Constructing a balanced domain_decomposition quickly becomes a difficult task for large and diverse networks. This is why arbor provides load balancing algorithms that automatically generate a domain_decomposition from a recipe and context. A user-defined domain_decomposition using the constructor is useful for cases where the provided load balancers are inadequate, or when the user has specific insight into running their model on the target computer.

Important

When creating your own domain_decomposition of a network containing Gap Junction connections, be sure to place all cells that are connected via gap junctions in the same group. Example: A -gj- B -gj- C and D -gj- E. Cells A, B and C need to be in a single group; and cells D and E need to be in a single group. They may all be placed in the same group but not necessarily. Be mindful that smaller cell groups perform better on multi-core systems and try not to overcrowd cell groups if not needed. Arbor provided load balancers such as partition_load_balance() guarantee that this rule is obeyed.

int gid_domain(cell_gid_type gid)

Returns the domain id of the cell with id gid.

int num_domains()

Returns the number of domains that the model is distributed over.

int domain_id()

Returns the index of the local domain.
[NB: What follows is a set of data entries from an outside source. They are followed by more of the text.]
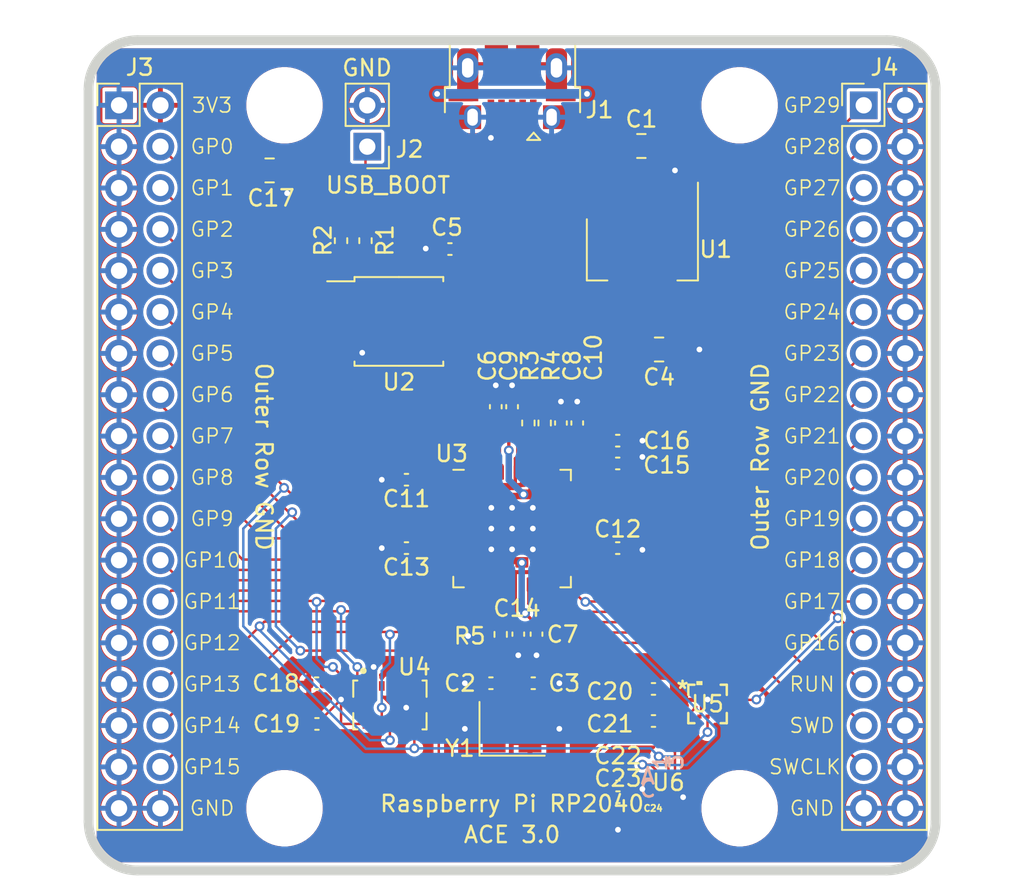
<source format=kicad_pcb>
(kicad_pcb
	(version 20240108)
	(generator "pcbnew")
	(generator_version "8.0")
	(general
		(thickness 1)
		(legacy_teardrops no)
	)
	(paper "A4")
	(title_block
		(title "RP2040 Minimal Design Example")
		(date "2024-01-16")
		(rev "REV2")
		(company "Raspberry Pi Ltd")
	)
	(layers
		(0 "F.Cu" signal)
		(31 "B.Cu" signal)
		(32 "B.Adhes" user "B.Adhesive")
		(33 "F.Adhes" user "F.Adhesive")
		(34 "B.Paste" user)
		(35 "F.Paste" user)
		(36 "B.SilkS" user "B.Silkscreen")
		(37 "F.SilkS" user "F.Silkscreen")
		(38 "B.Mask" user)
		(39 "F.Mask" user)
		(40 "Dwgs.User" user "User.Drawings")
		(41 "Cmts.User" user "User.Comments")
		(42 "Eco1.User" user "User.Eco1")
		(43 "Eco2.User" user "User.Eco2")
		(44 "Edge.Cuts" user)
		(45 "Margin" user)
		(46 "B.CrtYd" user "B.Courtyard")
		(47 "F.CrtYd" user "F.Courtyard")
		(48 "B.Fab" user)
		(49 "F.Fab" user)
	)
	(setup
		(pad_to_mask_clearance 0.051)
		(solder_mask_min_width 0.09)
		(allow_soldermask_bridges_in_footprints no)
		(aux_axis_origin 100 100)
		(grid_origin 0 74)
		(pcbplotparams
			(layerselection 0x00010fc_ffffffff)
			(plot_on_all_layers_selection 0x0000000_00000000)
			(disableapertmacros no)
			(usegerberextensions no)
			(usegerberattributes no)
			(usegerberadvancedattributes no)
			(creategerberjobfile no)
			(dashed_line_dash_ratio 12.000000)
			(dashed_line_gap_ratio 3.000000)
			(svgprecision 4)
			(plotframeref no)
			(viasonmask no)
			(mode 1)
			(useauxorigin no)
			(hpglpennumber 1)
			(hpglpenspeed 20)
			(hpglpendiameter 15.000000)
			(pdf_front_fp_property_popups yes)
			(pdf_back_fp_property_popups yes)
			(dxfpolygonmode yes)
			(dxfimperialunits yes)
			(dxfusepcbnewfont yes)
			(psnegative no)
			(psa4output no)
			(plotreference yes)
			(plotvalue yes)
			(plotfptext yes)
			(plotinvisibletext no)
			(sketchpadsonfab no)
			(subtractmaskfromsilk no)
			(outputformat 1)
			(mirror no)
			(drillshape 0)
			(scaleselection 1)
			(outputdirectory "gerbers")
		)
	)
	(net 0 "")
	(net 1 "GND")
	(net 2 "VBUS")
	(net 3 "/XIN")
	(net 4 "/XOUT")
	(net 5 "+3V3")
	(net 6 "+1V1")
	(net 7 "unconnected-(J1-ID-Pad4)")
	(net 8 "/~{USB_BOOT}")
	(net 9 "/GPIO15")
	(net 10 "/GPIO14")
	(net 11 "/GPIO13")
	(net 12 "/GPIO12")
	(net 13 "/GPIO11")
	(net 14 "/GPIO10")
	(net 15 "/GPIO9")
	(net 16 "/GPIO8")
	(net 17 "/GPIO7")
	(net 18 "/GPIO6")
	(net 19 "/GPIO5")
	(net 20 "/GPIO4")
	(net 21 "/GPIO3")
	(net 22 "/GPIO2")
	(net 23 "/GPIO1")
	(net 24 "/GPIO0")
	(net 25 "/GPIO29_ADC3")
	(net 26 "/GPIO28_ADC2")
	(net 27 "/GPIO27_ADC1")
	(net 28 "/GPIO26_ADC0")
	(net 29 "/GPIO25")
	(net 30 "/GPIO24")
	(net 31 "/GPIO23")
	(net 32 "/GPIO22")
	(net 33 "/GPIO21")
	(net 34 "/GPIO20")
	(net 35 "/GPIO19")
	(net 36 "/GPIO18")
	(net 37 "/GPIO16")
	(net 38 "/RUN")
	(net 39 "/SWD")
	(net 40 "/SWCLK")
	(net 41 "/QSPI_SS")
	(net 42 "Net-(U3-USB_DP)")
	(net 43 "Net-(U3-USB_DM)")
	(net 44 "/QSPI_SD3")
	(net 45 "/QSPI_SCLK")
	(net 46 "/QSPI_SD0")
	(net 47 "/QSPI_SD2")
	(net 48 "/QSPI_SD1")
	(net 49 "/USB_D+")
	(net 50 "/USB_D-")
	(net 51 "Net-(C3-Pad1)")
	(net 52 "unconnected-(U4-CSB2-Pad5)")
	(net 53 "unconnected-(U4-CSB1-Pad14)")
	(net 54 "/SDA")
	(net 55 "/SCL")
	(net 56 "/INT3_GYRO")
	(net 57 "/INT2_ACCEL")
	(net 58 "/INT1_ACCEL")
	(net 59 "/INT4_GYRO")
	(net 60 "/INT_BARO")
	(net 61 "/INT_MAG")
	(footprint "Capacitor_SMD:C_0805_2012Metric" (layer "F.Cu") (at 109.025 89))
	(footprint "RP2040_minimal:USB_Micro-B_Amphenol_10103594-0001LF_Horizontal_modified" (layer "F.Cu") (at 100 71.7 180))
	(footprint "Connector_PinHeader_2.54mm:PinHeader_1x02_P2.54mm_Vertical" (layer "F.Cu") (at 91.11 76.54 180))
	(footprint "Connector_PinHeader_2.54mm:PinHeader_2x18_P2.54mm_Vertical" (layer "F.Cu") (at 75.87 74))
	(footprint "Capacitor_SMD:C_0402_1005Metric" (layer "F.Cu") (at 104 93.515 90))
	(footprint "Capacitor_SMD:C_0402_1005Metric" (layer "F.Cu") (at 103 93.515 90))
	(footprint "Capacitor_SMD:C_0402_1005Metric" (layer "F.Cu") (at 93.515 101.2 180))
	(footprint "Capacitor_SMD:C_0402_1005Metric" (layer "F.Cu") (at 96.185 82.83 180))
	(footprint "Resistor_SMD:R_0402_1005Metric" (layer "F.Cu") (at 89.5 82.315 -90))
	(footprint "Connector_PinHeader_2.54mm:PinHeader_2x18_P2.54mm_Vertical" (layer "F.Cu") (at 121.59 74))
	(footprint "Package_TO_SOT_SMD:SOT-223-3_TabPin2" (layer "F.Cu") (at 108 82.85 -90))
	(footprint "Package_SO:SOIC-8_5.23x5.23mm_P1.27mm" (layer "F.Cu") (at 93.05 87.275))
	(footprint "Resistor_SMD:R_0402_1005Metric" (layer "F.Cu") (at 91 82.315 90))
	(footprint "Capacitor_SMD:C_0402_1005Metric" (layer "F.Cu") (at 100 92.515 90))
	(footprint "Capacitor_SMD:C_0402_1005Metric" (layer "F.Cu") (at 106.485 101.2))
	(footprint "Capacitor_SMD:C_0402_1005Metric" (layer "F.Cu") (at 100.381 106.485 -90))
	(footprint "Resistor_SMD:R_0402_1005Metric" (layer "F.Cu") (at 101 93.515 -90))
	(footprint "Capacitor_SMD:C_0402_1005Metric" (layer "F.Cu") (at 101.5 106.485 -90))
	(footprint "Capacitor_SMD:C_0805_2012Metric" (layer "F.Cu") (at 107.9375 76.5))
	(footprint "Capacitor_SMD:C_0402_1005Metric" (layer "F.Cu") (at 93.515 97 180))
	(footprint "Capacitor_SMD:C_0402_1005Metric" (layer "F.Cu") (at 106.485 94.6))
	(footprint "RP2040_minimal:RP2040-QFN-56" (layer "F.Cu") (at 100 100))
	(footprint "MountingHole:MountingHole_2.7mm_M2.5" (layer "F.Cu") (at 113.97 74))
	(footprint "Resistor_SMD:R_0402_1005Metric" (layer "F.Cu") (at 102 93.515 -90))
	(footprint "MountingHole:MountingHole_2.7mm_M2.5" (layer "F.Cu") (at 113.97 117.18))
	(footprint "Capacitor_SMD:C_0402_1005Metric" (layer "F.Cu") (at 99 92.515 90))
	(footprint "Capacitor_SMD:C_0402_1005Metric" (layer "F.Cu") (at 106.485 96))
	(footprint "MountingHole:MountingHole_2.7mm_M2.5" (layer "F.Cu") (at 86.03 74))
	(footprint "MountingHole:MountingHole_2.7mm_M2.5" (layer "F.Cu") (at 86.03 117.18))
	(footprint "Capacitor_SMD:C_0805_2012Metric" (layer "F.Cu") (at 85.115 78))
	(footprint "Capacitor_SMD:C_0402_1005Metric" (layer "F.Cu") (at 106.5 115.11975))
	(footprint "Capacitor_SMD:C_0402_1005Metric" (layer "F.Cu") (at 88 109.5))
	(footprint "Capacitor_SMD:C_0402_1005Metric" (layer "F.Cu") (at 98.7 109.5 180))
	(footprint "CGB4B3X7R0J225K055AB:CAPC2012X55N" (layer "F.Cu") (at 109.12 118.5))
	(footprint "BMI088:PQFN50P450X300X100-16N" (layer "F.Cu") (at 92.5 110.835))
	(footprint "Capacitor_SMD:C_0402_1005Metric"
		(layer "F.Cu")
		(uuid "4209b46c-d8f0-465c-be52-3dae81e65454")
		(at 88.02 112)
		(descr "Capacitor SMD 0402 (1005 Metric), square (rectangular) end terminal, IPC_7351 nominal, (Body size source: IPC-SM-782 page 76, https://www.pcb-3d.com/wordpress/wp-content/uploads/ipc-sm-782a_amendment_1_and_2.pdf), generated with kicad-footprint-generator")
		(tags "capacitor")
		(property "Reference" "C19"
			(at -2.48 0 0)
			(layer "F.SilkS")
			(uuid "7cfa12da-ad56-4c51-82b4-52c854151b0c")
			(effects
				(font
					(size 1 1)
					(thickness 0.15)
				)
			)
		)
		(property "Value" "100n"
			(at -2.02 1.16 0)
			(layer "F.Fab")
			(uuid "1f32d392-ec05-4600-aa09-52c0011b9eee")
			(effects
				(font
					(size 1 1)
					(thickness 0.15)
				)
			)
		)
		(property "Footprint" "Capacitor_SMD:C_0402_1005Metric"
			(at 0 0 0)
			(unlocked yes)
			(layer "F.Fab")
			(hide yes)
			(uuid "6be3ce0f-c83a-4f38-9c02-c8347e09fa1b")
			(effects
				(font
					(size 1.27 1.27)
				)
			)
		)
		(property "Datasheet" ""
			(at 0 0 0)
			(unlocked yes)
			(layer "F.Fab")
			(hide yes)
			(uuid "e1b9e19f-988b-4258-b6d4-8fed3a339828")
			(effects
				(font
					(size 1.27 1.27)
				)
			)
		)
		(property "Description" ""
			(at 0 0 0)
			(unlocked yes)
			(layer "F.Fab")
			(hide yes)
			(uuid "a2e52c00-0ef6-4d5f-8b64-35deb603d1c3")
			(effects
				(font
					(size 1.27 1.27)
				)
			)
		)
		(property ki_fp_filters "C_*")
		(path "/9d534ee2-7f3f-41d5-b96a-372583c08636")
		(sheetname "Root")
		(sheetfile "RP2040_minimal_r2.kicad_sch")
		(attr smd)
		(fp_line
			(start -0.107836 -0.36)
			(end 0.107836 -0.36)
			(stroke
				(width 0.12)
				(type solid)
			)
			(layer "F.SilkS")
			(uuid "83b22f1a-dd7e-4b9f-a254-f4829699d7b6")
		)
		(fp_line
			(start -0.107836 0.36)
			(end 0.107836 0.36)
			(stroke
				(width 0.12)
				(type solid)
			)
			(layer "F.SilkS")
			(uuid "7a2bd589-4b9c-467f-aad0-81b8a93714d0")
		)
		(fp_line
			(start -0.91 -0.46)
			(end 0.91 -0.46)
			(stroke
				(width 0.05)
				(type solid)
			)
			(layer "F.CrtYd")
			(uuid "d2154f40-9155-4463-ac29-9afd091f40c0")
		)
		(fp_line
			(start -0.91 0.46)
			(end -0.91 -0.46)
			(stroke
				(width 0.05)
				(type solid)
			)
			(layer "F.CrtYd")
			(uuid "01175d2b-ec5f-478f-a2c2-a474acfeff99")
		)
		(fp_line
			(start 0.91 -0.46)
			(end 
... [482467 chars truncated]
</source>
Always 0 for non-distributed models, and corresponds to the MPI rank for distributed runs.

cell_size_type num_local_cells()

Returns the total number of cells in the local domain.

cell_size_type num_global_cells()

Returns the total number of cells in the global model (sum of num_local_cells over all domains).
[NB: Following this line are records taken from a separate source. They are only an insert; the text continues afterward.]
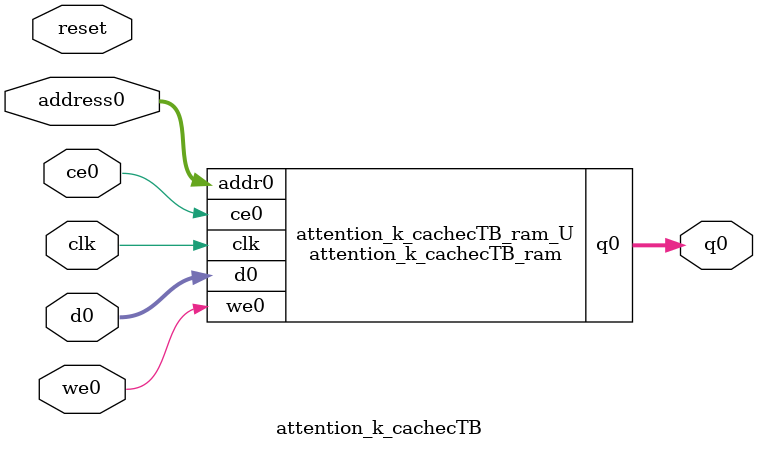
<source format=v>
`timescale 1 ns / 1 ps
module attention_k_cachecTB_ram (addr0, ce0, d0, we0, q0,  clk);

parameter DWIDTH = 40;
parameter AWIDTH = 12;
parameter MEM_SIZE = 2304;

input[AWIDTH-1:0] addr0;
input ce0;
input[DWIDTH-1:0] d0;
input we0;
output reg[DWIDTH-1:0] q0;
input clk;

(* ram_style = "block" *)reg [DWIDTH-1:0] ram[0:MEM_SIZE-1];




always @(posedge clk)  
begin 
    if (ce0) begin
        if (we0) 
            ram[addr0] <= d0; 
        q0 <= ram[addr0];
    end
end


endmodule

`timescale 1 ns / 1 ps
module attention_k_cachecTB(
    reset,
    clk,
    address0,
    ce0,
    we0,
    d0,
    q0);

parameter DataWidth = 32'd40;
parameter AddressRange = 32'd2304;
parameter AddressWidth = 32'd12;
input reset;
input clk;
input[AddressWidth - 1:0] address0;
input ce0;
input we0;
input[DataWidth - 1:0] d0;
output[DataWidth - 1:0] q0;



attention_k_cachecTB_ram attention_k_cachecTB_ram_U(
    .clk( clk ),
    .addr0( address0 ),
    .ce0( ce0 ),
    .we0( we0 ),
    .d0( d0 ),
    .q0( q0 ));

endmodule


</source>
cell_size_type num_groups()

Returns the total number of cell groups on the local domain.

const group_description &group(unsigned idx)

Returns the description of the cell group at index idx on the local domain. See group_description.
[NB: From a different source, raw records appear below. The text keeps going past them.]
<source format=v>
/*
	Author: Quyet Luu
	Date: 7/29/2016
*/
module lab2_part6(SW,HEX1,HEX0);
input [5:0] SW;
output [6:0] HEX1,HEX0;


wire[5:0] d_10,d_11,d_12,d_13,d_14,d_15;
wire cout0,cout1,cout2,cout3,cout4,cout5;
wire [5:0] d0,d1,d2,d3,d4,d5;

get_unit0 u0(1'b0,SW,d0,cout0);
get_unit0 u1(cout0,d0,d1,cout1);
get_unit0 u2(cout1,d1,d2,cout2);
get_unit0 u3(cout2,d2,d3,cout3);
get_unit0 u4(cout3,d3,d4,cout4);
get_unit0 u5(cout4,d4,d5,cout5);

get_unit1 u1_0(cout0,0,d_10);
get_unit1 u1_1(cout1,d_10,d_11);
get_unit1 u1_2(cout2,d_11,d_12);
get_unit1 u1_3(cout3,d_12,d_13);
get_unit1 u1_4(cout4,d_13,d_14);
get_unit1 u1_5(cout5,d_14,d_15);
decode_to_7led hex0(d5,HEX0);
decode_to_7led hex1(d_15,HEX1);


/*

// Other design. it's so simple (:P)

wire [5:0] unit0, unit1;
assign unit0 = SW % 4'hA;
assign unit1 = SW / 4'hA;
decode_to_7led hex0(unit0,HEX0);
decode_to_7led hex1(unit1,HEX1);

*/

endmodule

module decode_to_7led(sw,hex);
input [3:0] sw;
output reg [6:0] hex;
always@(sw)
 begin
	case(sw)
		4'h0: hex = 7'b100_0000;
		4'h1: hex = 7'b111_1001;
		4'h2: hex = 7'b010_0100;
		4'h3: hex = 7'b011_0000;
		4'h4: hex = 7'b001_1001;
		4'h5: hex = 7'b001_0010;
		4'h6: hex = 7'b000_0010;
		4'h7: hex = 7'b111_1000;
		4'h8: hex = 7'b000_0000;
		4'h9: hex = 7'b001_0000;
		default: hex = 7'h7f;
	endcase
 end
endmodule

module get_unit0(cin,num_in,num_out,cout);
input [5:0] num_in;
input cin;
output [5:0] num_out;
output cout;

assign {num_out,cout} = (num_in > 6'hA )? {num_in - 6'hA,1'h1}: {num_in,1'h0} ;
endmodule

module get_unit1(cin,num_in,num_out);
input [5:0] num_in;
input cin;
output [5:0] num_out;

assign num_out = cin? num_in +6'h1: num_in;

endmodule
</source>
const std::vector<group_description> &groups()

Returns the descriptions of the cell groups on the local domain. See group_description.

class group_description

The indexes of a set of cells of the same kind that are group together in a cell group in a arb::simulation.

group_description(cell_kind k, std::vector<cell_gid_type> g, backend_kind b)

Constructor.

const cell_kind kind

The kind of cell in the group.

const std::vector<cell_gid_type> gids

The gids of the cells in the cell group.

const backend_kind backend

The back end on which the cell group is to run.

enum class backend_kind

Used to indicate which hardware backend to use for running a cell_group.

enumerator multicore

Use multicore backend.

enumerator gpu

Use GPU back end.

Note

Setting the GPU back end is only meaningful if the cell_group type supports the GPU backend.

Load balancers

Load balancing generates a domain_decomposition given an arb::recipe and a description of the hardware on which the model will run. Currently Arbor provides one load balancer, partition_load_balance(), and more will be added over time.

If the model is distributed with MPI, the partitioning algorithm for cells is distributed with MPI communication. The returned domain_decomposition describes the cell groups on the local MPI rank.

domain_decomposition partition_load_balance(const recipe &rec, const arb::context &ctx)

Construct a domain_decomposition that distributes the cells in the model described by rec over the distributed and local hardware resources described by ctx.

The algorithm counts the number of each cell type in the global model, then partitions the cells of each type equally over the available nodes. If a GPU is available, and if the cell type can be run on the GPU, the cells on each node are put one large group to maximise the amount of fine grained parallelism in the cell group. Otherwise, cells are grouped into small groups that fit in cache, and can be distributed over the available cores.

Note

The partitioning assumes that all cells of the same kind have equal computational cost, hence it may not produce a balanced partition for models with cells that have a large variance in computational costs.